WHAT IS EXPECTED: Write out only the opening lines of the entries, through the line with "Ovo su razlozi zbog".

DATA EXCERPTS:
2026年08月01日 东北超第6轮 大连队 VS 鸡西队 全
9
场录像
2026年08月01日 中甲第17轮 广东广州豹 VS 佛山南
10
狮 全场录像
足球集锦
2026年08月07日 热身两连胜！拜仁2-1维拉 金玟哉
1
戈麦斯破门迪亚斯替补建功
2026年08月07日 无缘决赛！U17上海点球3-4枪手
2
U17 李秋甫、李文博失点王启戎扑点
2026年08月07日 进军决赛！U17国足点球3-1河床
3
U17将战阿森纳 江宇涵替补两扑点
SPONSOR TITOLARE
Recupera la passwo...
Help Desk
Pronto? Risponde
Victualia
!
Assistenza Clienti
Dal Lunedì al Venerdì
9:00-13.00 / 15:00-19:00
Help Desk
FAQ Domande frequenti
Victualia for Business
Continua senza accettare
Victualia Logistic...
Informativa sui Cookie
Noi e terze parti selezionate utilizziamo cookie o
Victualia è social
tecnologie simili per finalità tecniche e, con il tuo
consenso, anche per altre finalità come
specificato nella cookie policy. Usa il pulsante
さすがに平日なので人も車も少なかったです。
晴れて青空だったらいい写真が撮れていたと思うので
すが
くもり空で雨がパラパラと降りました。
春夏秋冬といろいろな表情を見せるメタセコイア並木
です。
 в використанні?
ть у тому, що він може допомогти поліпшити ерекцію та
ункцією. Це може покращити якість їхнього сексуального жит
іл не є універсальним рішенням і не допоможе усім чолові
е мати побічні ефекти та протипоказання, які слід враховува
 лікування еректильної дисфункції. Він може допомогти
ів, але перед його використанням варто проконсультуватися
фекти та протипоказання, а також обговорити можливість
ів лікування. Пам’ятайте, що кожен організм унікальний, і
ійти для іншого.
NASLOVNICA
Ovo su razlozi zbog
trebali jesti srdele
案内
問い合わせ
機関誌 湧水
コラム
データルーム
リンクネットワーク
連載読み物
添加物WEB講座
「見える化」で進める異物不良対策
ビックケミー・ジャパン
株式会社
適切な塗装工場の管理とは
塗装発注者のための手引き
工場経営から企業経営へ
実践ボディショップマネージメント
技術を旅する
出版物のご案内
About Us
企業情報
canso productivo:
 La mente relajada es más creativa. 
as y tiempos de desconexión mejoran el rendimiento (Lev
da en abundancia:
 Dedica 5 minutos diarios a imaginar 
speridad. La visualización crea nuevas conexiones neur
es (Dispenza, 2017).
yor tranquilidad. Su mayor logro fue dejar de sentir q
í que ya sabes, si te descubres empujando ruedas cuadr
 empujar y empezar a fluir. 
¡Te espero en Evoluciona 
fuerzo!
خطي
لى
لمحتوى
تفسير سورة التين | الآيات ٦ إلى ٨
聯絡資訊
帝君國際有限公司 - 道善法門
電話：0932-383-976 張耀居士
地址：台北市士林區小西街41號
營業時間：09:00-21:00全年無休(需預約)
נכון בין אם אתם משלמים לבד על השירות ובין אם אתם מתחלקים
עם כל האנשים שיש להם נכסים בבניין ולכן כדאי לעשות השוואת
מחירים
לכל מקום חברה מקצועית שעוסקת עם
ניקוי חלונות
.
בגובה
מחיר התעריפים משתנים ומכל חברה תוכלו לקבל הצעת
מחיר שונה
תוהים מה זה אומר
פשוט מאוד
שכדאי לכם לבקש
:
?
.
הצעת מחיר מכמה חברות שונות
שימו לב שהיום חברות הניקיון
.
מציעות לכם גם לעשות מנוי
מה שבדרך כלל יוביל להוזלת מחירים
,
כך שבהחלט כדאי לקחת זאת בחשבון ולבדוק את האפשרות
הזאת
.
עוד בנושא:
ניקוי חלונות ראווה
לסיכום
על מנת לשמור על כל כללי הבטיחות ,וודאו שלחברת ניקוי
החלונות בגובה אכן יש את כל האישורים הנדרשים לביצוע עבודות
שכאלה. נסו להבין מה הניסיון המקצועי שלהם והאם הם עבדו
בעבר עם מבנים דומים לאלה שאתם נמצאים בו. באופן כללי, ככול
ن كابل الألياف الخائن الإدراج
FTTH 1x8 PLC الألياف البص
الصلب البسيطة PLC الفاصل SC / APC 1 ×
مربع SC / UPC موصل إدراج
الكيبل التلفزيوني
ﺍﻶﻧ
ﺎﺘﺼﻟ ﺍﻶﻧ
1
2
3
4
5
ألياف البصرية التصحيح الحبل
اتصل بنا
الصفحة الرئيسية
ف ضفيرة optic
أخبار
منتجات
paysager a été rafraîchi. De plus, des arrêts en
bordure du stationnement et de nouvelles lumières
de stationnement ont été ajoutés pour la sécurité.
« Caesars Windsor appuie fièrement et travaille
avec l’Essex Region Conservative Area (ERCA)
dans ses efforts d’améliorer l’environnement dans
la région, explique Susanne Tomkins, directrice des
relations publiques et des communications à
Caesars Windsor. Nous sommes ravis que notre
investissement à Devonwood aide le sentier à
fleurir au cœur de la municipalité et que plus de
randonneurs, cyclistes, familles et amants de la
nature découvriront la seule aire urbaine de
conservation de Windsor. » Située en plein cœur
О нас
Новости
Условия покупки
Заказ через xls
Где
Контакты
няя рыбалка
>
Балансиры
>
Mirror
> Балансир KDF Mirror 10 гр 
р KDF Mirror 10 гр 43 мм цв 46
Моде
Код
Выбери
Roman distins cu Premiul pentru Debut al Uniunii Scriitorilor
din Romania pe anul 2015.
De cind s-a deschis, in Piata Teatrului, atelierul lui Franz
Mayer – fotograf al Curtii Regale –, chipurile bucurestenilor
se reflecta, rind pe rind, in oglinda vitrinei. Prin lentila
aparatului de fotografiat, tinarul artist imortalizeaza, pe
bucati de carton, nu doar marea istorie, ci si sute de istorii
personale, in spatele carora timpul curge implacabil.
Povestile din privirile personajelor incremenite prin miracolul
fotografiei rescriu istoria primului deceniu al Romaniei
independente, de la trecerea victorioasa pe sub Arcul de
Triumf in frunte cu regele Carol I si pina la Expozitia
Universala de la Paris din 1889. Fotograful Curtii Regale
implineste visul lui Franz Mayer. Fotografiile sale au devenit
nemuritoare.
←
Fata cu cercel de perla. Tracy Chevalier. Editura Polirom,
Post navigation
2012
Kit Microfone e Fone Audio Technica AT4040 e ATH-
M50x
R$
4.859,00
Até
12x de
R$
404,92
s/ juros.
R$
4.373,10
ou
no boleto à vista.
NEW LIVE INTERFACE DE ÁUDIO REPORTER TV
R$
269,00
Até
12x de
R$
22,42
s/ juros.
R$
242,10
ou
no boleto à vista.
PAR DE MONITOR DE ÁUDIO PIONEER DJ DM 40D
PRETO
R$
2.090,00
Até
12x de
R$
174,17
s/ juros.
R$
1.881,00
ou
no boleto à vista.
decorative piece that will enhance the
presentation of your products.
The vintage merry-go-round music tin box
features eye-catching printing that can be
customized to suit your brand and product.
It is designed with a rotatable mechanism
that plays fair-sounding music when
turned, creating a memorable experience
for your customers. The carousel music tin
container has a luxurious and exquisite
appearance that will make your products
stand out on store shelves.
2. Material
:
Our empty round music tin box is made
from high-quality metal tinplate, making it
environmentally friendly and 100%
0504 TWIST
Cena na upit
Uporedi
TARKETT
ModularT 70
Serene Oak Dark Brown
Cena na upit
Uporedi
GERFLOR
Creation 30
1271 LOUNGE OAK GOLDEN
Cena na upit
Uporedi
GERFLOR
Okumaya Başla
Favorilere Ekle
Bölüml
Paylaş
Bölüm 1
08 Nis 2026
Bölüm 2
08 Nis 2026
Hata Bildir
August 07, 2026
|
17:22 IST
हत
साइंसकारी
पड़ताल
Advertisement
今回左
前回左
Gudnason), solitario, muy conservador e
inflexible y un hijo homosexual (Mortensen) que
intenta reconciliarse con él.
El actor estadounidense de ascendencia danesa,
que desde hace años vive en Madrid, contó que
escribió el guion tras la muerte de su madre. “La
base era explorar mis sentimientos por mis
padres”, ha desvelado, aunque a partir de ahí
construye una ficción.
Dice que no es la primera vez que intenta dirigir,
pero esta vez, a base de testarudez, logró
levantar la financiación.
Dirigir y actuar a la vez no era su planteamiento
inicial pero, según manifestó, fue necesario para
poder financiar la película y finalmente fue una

TASK ANSWER:
2026年08月01日 东北超第6轮 大连队 VS 鸡西队 全
9
场录像
2026年08月01日 中甲第17轮 广东广州豹 VS 佛山南
10
狮 全场录像
足球集锦
2026年08月07日 热身两连胜！拜仁2-1维拉 金玟哉
1
戈麦斯破门迪亚斯替补建功
2026年08月07日 无缘决赛！U17上海点球3-4枪手
2
U17 李秋甫、李文博失点王启戎扑点
2026年08月07日 进军决赛！U17国足点球3-1河床
3
U17将战阿森纳 江宇涵替补两扑点
SPONSOR TITOLARE
Recupera la passwo...
Help Desk
Pronto? Risponde
Victualia
!
Assistenza Clienti
Dal Lunedì al Venerdì
9:00-13.00 / 15:00-19:00
Help Desk
FAQ Domande frequenti
Victualia for Business
Continua senza accettare
Victualia Logistic...
Informativa sui Cookie
Noi e terze parti selezionate utilizziamo cookie o
Victualia è social
tecnologie simili per finalità tecniche e, con il tuo
consenso, anche per altre finalità come
specificato nella cookie policy. Usa il pulsante
さすがに平日なので人も車も少なかったです。
晴れて青空だったらいい写真が撮れていたと思うので
すが
くもり空で雨がパラパラと降りました。
春夏秋冬といろいろな表情を見せるメタセコイア並木
です。
 в використанні?
ть у тому, що він може допомогти поліпшити ерекцію та
ункцією. Це може покращити якість їхнього сексуального жит
іл не є універсальним рішенням і не допоможе усім чолові
е мати побічні ефекти та протипоказання, які слід враховува
 лікування еректильної дисфункції. Він може допомогти
ів, але перед його використанням варто проконсультуватися
фекти та протипоказання, а також обговорити можливість
ів лікування. Пам’ятайте, що кожен організм унікальний, і
ійти для іншого.
NASLOVNICA
Ovo su razlozi zbog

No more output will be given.